The macula is the central vision area of the retina; therefore macular degeneration affects central vision and makes objects within direct, center vision difficult to see. Dim light will make vision more difficult for this client. Seeing halos around lights relates to glaucoma, rather than macular degeneration. An inability to see objects in the periphery relates to glaucoma, rather than macular degeneration.

500

In which organ does the development of cellular immunity occur? 

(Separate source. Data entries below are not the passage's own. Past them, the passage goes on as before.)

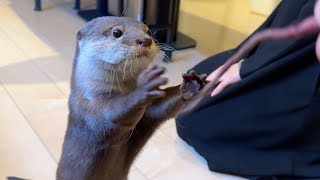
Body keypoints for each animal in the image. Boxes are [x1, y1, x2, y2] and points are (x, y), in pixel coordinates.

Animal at [57, 16, 208, 180]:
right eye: (116, 32)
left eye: (148, 31)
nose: (145, 40)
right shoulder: (89, 107)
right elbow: (113, 112)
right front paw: (143, 88)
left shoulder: (148, 113)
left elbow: (160, 109)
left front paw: (190, 86)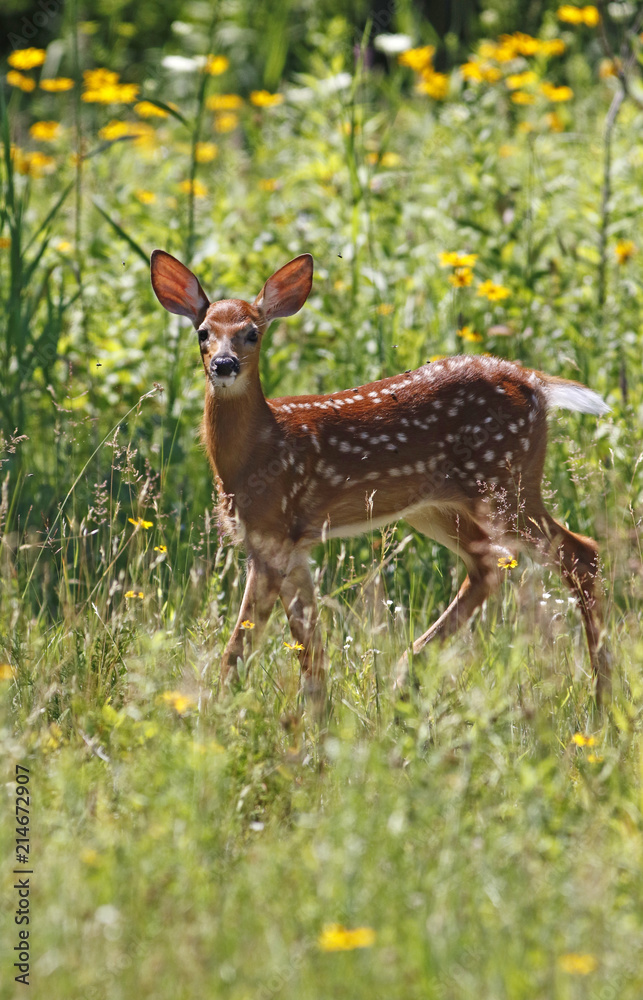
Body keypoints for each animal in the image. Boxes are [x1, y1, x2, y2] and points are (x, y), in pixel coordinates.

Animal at [150, 250, 611, 707]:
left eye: (252, 333)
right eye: (203, 332)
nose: (223, 364)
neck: (256, 452)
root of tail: (536, 382)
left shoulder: (271, 535)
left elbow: (239, 645)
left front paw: (213, 710)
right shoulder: (293, 547)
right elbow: (311, 652)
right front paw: (315, 717)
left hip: (505, 482)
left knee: (580, 554)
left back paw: (601, 697)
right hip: (437, 504)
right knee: (489, 562)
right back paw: (408, 669)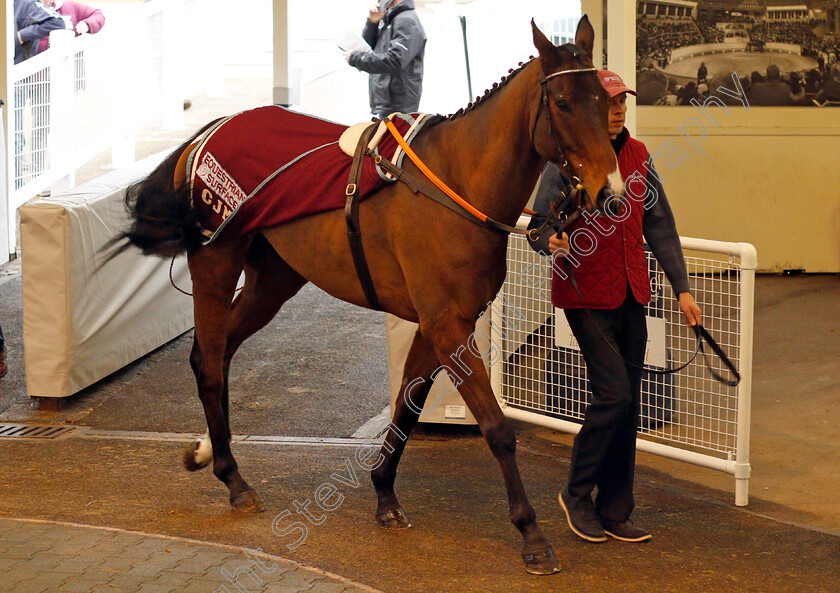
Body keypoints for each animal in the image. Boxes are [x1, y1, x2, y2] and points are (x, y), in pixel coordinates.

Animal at [115, 19, 620, 572]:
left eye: (603, 100)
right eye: (565, 103)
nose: (607, 189)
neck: (455, 180)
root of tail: (211, 130)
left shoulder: (438, 323)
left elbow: (407, 406)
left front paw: (384, 491)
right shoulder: (448, 325)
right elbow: (496, 428)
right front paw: (531, 533)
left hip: (273, 281)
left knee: (221, 350)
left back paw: (211, 449)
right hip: (216, 263)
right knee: (207, 362)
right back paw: (233, 477)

A. Bursa equivalent lymphoid tissue 

B. Thymus gland

C. Spleen 

D. Bone Marrow

The thymus gland is responsible for the differentiation and maturation of T lymphocytes, not bone marrow. Bone marrow is responsible for making lymphocytes, which ultimately travel to peripheral lymphoid organs. However, the specialization of lymphocytes into cellular immune cells occurs in the thymus gland. The spleen is the primary site for filtering foreign antigens from the blood; it does not assist in the development of cellular immunity

500

Which clotting factor would a nurse explain is deficient to the parents of a child newly diagnosed with hemophilia A?

A. Factor II 

B. Factor XII

C. Factor IX 

D. Factor VIII


Hemophilia type A, the most common type of hemophilia, is from a deficiency of Factor VIII. Factors II and XII are part of the clotting cascade, but they are not associated with hemophilia. Factor IX is associated with hemophilia type B.